How exception is handled
During the course of conducting business, if there is a need for an exception to any information security policy and/or procedures, the request should be made by the related staff or team member. To maintain centralized control of exceptions, exceptions should be only granted through the Security Department. Other managers should not allowed to grant exceptions at their own discretion.
The exception request should include:
- Requestors name or approving manager
- Explanation of the request
- The policy or procedure the request pertains
- The reason for the request
- Mitigating controls in place to mitigate any risks to the exception
The security management should review the request and determine whether or not to grant the exception. If an exception is made, other mitigating controls should be implemented. These mitigating actions can be administrative, physical, technical, or any combination of these types of controls.
Those employees that have been granted an exception should be held accountable for following any other mitigating procedures implemented, and sanctions should be consistently applied for failure to follow these requirements.
Is there a time limit on security exceptions?
A time limit should be established for all exceptions. The time limit should be determined based upon the exception requested and any additional business impact along with associate risks involved. Exceptions are considered temporary and should be removed/canceled as the exception is no longer necessary.
Monitoring of exception
A determination should be made on how the exception should be monitored. This monitoring should be developed based on the exception made along with appropriate procedures for reviewing or auditing the exception.

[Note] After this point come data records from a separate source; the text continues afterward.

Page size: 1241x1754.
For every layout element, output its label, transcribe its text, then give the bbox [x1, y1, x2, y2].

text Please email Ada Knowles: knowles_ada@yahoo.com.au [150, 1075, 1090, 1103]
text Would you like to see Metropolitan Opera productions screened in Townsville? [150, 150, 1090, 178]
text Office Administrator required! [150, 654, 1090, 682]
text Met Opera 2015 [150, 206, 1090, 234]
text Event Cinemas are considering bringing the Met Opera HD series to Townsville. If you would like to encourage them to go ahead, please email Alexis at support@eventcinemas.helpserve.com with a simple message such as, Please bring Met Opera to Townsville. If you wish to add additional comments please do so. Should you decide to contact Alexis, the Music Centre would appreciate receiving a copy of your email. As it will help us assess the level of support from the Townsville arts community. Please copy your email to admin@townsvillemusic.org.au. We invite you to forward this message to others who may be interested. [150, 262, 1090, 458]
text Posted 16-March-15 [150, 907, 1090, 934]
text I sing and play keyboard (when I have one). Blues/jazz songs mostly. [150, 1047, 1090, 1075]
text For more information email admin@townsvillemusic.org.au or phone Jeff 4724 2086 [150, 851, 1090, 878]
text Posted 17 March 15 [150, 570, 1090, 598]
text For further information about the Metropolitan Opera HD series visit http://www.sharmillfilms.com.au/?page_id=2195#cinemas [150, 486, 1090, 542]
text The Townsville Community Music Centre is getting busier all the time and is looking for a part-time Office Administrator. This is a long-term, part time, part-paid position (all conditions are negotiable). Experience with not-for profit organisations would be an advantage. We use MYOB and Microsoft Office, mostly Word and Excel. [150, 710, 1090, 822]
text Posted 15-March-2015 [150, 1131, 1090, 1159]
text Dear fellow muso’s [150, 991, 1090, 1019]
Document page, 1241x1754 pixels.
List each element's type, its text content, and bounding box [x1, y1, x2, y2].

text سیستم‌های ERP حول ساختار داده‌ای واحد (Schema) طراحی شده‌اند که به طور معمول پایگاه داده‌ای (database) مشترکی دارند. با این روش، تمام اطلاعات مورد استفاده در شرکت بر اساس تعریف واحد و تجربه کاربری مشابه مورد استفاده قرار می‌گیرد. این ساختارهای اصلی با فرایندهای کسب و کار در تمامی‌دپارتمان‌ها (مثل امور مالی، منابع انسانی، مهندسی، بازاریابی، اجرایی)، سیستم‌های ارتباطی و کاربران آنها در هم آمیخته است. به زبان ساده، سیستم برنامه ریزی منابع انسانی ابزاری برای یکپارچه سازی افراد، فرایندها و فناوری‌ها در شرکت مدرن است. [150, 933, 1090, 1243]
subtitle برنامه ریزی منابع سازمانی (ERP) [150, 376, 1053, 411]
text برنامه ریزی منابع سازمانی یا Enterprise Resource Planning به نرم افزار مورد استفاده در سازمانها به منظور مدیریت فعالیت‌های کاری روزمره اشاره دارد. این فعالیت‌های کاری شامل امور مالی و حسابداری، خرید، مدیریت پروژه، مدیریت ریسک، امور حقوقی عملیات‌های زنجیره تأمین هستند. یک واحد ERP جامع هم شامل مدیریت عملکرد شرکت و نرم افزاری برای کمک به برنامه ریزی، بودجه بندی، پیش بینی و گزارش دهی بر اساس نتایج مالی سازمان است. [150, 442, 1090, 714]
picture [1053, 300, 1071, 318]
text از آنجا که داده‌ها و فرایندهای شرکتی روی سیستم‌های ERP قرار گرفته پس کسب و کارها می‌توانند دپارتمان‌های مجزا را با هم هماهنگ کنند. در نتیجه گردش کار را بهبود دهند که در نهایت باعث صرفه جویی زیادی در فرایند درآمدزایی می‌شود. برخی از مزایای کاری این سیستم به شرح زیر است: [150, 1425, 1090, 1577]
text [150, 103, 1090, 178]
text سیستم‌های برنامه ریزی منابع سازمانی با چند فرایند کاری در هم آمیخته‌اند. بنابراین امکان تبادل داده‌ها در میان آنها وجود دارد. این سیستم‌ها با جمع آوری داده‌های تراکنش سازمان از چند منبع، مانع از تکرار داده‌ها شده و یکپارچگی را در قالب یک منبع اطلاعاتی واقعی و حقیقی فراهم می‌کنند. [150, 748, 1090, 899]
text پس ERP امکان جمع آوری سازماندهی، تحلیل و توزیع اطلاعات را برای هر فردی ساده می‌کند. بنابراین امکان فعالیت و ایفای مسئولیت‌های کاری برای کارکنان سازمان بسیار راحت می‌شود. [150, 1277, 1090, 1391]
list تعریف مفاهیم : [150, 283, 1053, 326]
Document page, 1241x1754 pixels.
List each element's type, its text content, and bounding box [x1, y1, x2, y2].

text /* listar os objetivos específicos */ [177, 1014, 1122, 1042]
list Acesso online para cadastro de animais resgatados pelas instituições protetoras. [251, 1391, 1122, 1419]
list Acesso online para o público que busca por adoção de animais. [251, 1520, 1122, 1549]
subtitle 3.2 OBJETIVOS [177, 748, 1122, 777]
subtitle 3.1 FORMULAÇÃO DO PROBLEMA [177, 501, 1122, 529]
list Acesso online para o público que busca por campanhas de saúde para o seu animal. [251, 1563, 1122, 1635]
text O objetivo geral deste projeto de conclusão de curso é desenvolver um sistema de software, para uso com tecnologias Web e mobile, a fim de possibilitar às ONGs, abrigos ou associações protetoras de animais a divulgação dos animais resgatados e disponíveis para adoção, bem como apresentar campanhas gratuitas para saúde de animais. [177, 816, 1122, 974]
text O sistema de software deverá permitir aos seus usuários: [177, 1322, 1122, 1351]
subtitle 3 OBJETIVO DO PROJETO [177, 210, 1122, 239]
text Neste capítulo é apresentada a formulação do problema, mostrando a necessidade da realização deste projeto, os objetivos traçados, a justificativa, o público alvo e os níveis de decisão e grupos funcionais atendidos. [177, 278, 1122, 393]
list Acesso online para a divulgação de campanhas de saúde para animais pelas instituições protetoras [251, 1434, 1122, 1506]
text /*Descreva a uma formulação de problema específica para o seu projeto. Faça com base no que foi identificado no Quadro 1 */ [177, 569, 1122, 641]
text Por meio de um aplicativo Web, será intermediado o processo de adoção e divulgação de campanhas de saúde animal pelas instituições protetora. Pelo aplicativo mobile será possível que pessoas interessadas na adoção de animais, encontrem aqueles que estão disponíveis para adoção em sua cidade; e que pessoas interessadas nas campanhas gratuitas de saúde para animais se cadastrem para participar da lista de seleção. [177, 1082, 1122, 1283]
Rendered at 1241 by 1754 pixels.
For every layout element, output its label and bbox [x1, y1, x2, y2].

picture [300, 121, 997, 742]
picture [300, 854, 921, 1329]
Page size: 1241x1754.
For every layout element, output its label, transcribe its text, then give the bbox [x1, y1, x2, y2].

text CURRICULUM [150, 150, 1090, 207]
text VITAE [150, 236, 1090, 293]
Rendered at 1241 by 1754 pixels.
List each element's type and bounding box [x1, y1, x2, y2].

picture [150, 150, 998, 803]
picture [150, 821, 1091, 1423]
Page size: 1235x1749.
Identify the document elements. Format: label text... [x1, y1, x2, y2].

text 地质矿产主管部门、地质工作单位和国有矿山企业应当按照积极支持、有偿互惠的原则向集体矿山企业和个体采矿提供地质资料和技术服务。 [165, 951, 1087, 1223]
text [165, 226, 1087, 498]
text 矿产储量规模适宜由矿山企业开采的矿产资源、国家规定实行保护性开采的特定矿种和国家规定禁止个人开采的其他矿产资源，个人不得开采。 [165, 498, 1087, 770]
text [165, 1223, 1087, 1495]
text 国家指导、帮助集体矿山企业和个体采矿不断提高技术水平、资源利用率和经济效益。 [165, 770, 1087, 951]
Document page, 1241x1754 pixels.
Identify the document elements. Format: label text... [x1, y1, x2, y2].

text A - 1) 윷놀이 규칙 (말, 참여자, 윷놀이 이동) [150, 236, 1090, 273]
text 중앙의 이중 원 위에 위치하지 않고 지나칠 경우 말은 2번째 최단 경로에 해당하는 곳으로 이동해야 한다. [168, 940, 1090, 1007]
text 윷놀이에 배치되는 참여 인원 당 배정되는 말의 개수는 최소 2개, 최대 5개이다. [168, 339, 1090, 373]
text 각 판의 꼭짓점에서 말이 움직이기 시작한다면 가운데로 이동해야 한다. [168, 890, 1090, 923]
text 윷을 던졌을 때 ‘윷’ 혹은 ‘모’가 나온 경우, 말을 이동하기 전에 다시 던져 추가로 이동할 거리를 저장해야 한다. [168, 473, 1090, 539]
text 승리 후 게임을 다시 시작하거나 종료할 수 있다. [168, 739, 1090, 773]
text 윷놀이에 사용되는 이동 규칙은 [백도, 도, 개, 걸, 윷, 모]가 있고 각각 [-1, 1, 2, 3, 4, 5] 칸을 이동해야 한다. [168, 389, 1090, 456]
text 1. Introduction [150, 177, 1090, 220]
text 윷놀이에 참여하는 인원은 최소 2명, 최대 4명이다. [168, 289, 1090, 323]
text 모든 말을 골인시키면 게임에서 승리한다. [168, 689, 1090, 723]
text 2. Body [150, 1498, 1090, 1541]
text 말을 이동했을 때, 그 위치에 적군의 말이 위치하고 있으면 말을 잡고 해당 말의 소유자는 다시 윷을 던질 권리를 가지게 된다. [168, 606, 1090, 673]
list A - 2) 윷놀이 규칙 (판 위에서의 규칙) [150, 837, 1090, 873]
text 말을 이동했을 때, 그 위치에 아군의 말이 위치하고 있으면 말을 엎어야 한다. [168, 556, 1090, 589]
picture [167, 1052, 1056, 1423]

An exception should be well documented. Documentation of an exception should include at least the following elements:
- Individuals or systems involved or scope of the exception
- Limitation of exception
- Mitigating controls required
- Dates/times
- Reasons for exception
- Approval
Final thoughts
At times, information security policies and procedures could directly affect business operations. For this reason, certain exceptions and steps may be taken to maintain the proper continuation of business operations.